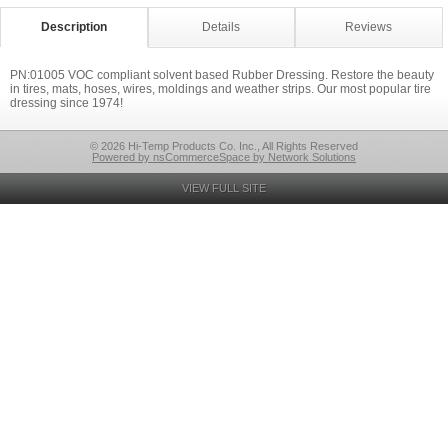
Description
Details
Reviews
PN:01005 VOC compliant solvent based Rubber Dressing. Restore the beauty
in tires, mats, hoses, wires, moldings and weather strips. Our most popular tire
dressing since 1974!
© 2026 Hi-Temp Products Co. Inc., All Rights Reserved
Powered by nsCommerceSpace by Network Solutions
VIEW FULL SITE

==============================

TO DO: Set down exactly the lines from the one that contains "All Rights Reserved" to the final line above, both included, and nothing more.

SOLUTION:
© 2026 Hi-Temp Products Co. Inc., All Rights Reserved
Powered by nsCommerceSpace by Network Solutions
VIEW FULL SITE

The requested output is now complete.